Coluna de Rogel Samuel 
Rogel Samuel é Doutor em Letras e Professor aposentado da Pós-Graduação da UFRJ. poeta, romancista, cronista, webjornalista.
Site pessoal: http://literaturarogelsamuel.blogspot.com/

Nº 163 - 1ª quinzena de outubro 2009
(atualização quinzenal, dias 10 e 25)

O advogado da História

1. Quando eu era menino tive um singular professor no curso ginasial.
Era o primeiro dia de aula. Turma cheia. Inquieta. Violenta. Moleques dispostos a bagunçar e brigar. Um perigo.
Então entrou em sala de aula o professor. Era atarracado, forte, aparência militar.
Não direi seu nome, seus filhos e netos devem estar em Manaus.
Começo da aula. O professor avaliava os alunos. Os alunos olhavam, desafiavam, tensos, o professor.
Algo secreto pairava no ar. Algo suspeito, uma bomba ia explodir.
O professor sério, falava, explicava o curso que ia dar. Nós nos entreolhávamos, ouviam-se risinhos sufocados. O professor começou a sentir-se mal, respirava fundo, com dificuldade.
Foi quando o professor voltou-se para o quadro-negro e começou a escrever. Escrevia rápido, a letra era muito bem feita, alinhada, de calígrafo. Então ele recebeu a primeira bolinha de papel.
Voltou-se para nós, branco, os lábios tremiam. Continuou a escrever, novas bolhinhas. Voltou-se para nós e disse, tinha a voz trêmula:
– Eu quero avisar uma coisa: eu não reprovo, não ponho aluno pra fora de sala, não chamo a diretora...
E abrindo o paletó, onde deixou aparecer um revólver:
– Eu quebro a cara de quem atrapalhar a aula!

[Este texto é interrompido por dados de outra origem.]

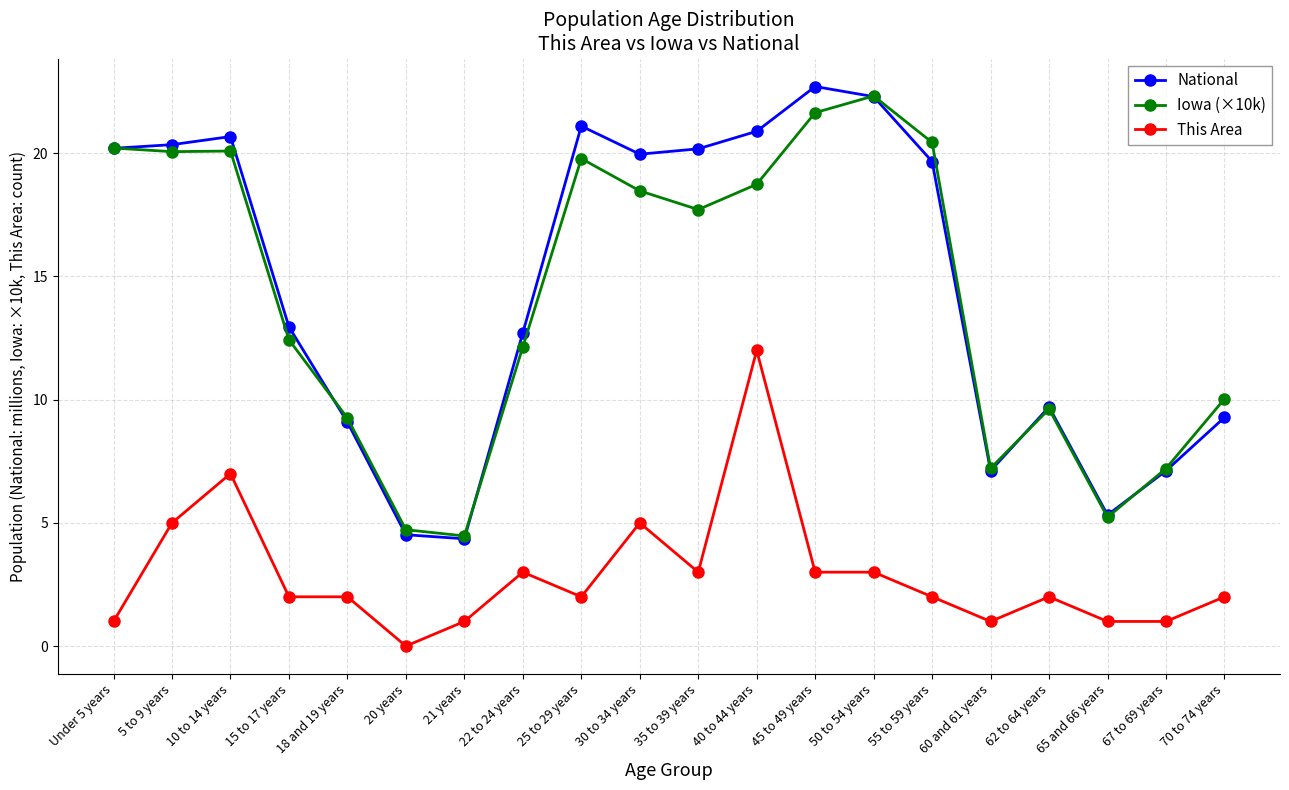

After their last crossing, which series has the higher values: Iowa (×10k) or National?

Iowa (×10k)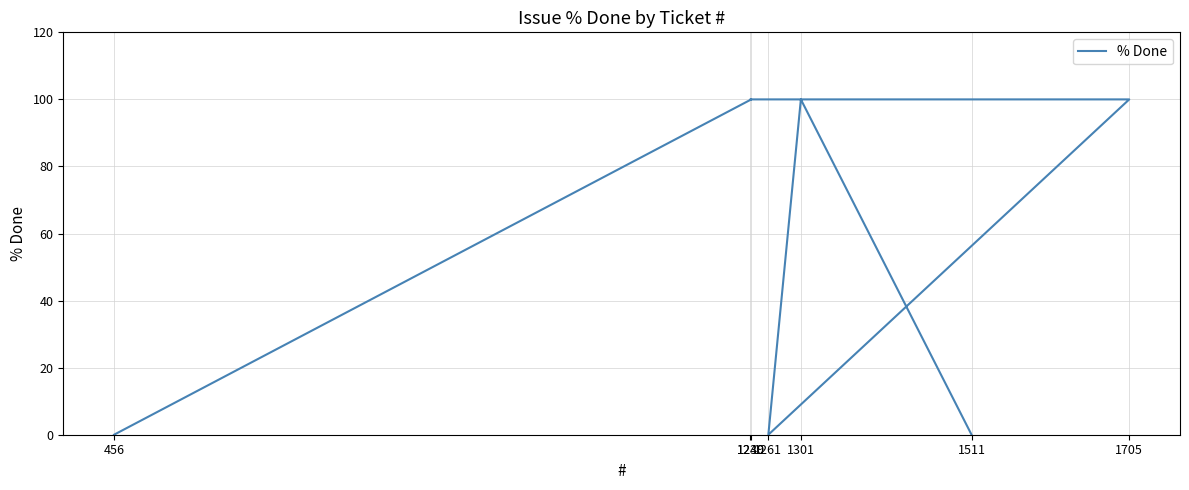

What is the label of the 3rd point from the left?

1239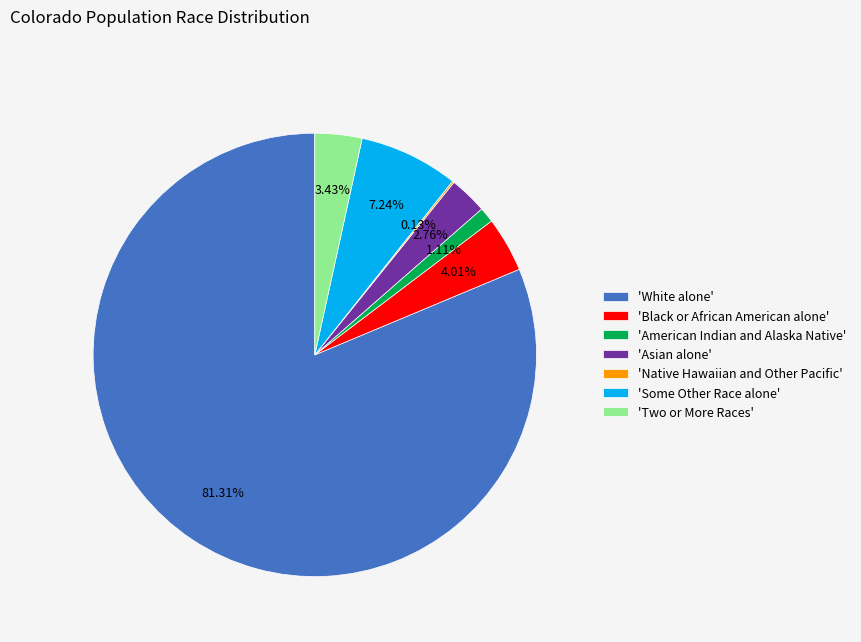

Which category accounts for the majority?

'White alone'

2. Outra professora, excelente, era nossa professora de música. Dava aula regendo:
– Dó-ó! – Dividia os tempos, cantando.
Um dia um gaiato conseguiu por um gato no gavetão de sua mesa de tampa. Quando ela levantou a tampa e abriu a mesa o gato pulou sobre ela e ela desmaiou. “Estará morta?” Os alunos de apavoraram. O diretor, espírita, dava-lhe uns passes...

3. Nosso professor de ciências era magrinho, baixinho, mas muito brabo. Um dia, atravessando a rua, quase foi atropelado:
– Idiota! Gritou-lhe o chofer.
Ele tirou o revólver e deu vários tiros no carro. Não matou ninguém.
Estando em sala de aula enfureceu-se com o barulho dos alunos e deu um murro na mesa: seu anel de formatura com vários diamantes espatifou-se. Voaram brilhantes por todos os lados. Saímos catando pelo chão, para ele.
Já bem velhinho o encontrei num shopping no Rio de Janeiro.

4. Nosso professor de história, outro advogado, comunista. Vestia um impecável terno branco que tirava diante de nós:
– Na aula passada . – (e acendia o cigarro)... nós nos reportávamos à civilização bizantina...
Falava pausado, mas ininterruptamente, com voz nasal. Sua prova era oral: fazia só três perguntas, durante a chamada. Elegante no vestir, elegante no falar, sua aula (vejo hoje) era um desenrolar da História aos nossos olhos. A História se manifestava ali, na sua dialética marxista. O mais incrível era que ninguém o perturbava. Não usava nenhum livro didático, nós tínhamos de tomar as notas do que falava para responder às provas. Não era decorar, mas entender a História, com suas causas e conseqüências.
Nosso professor era um advogado. Um advogado da História.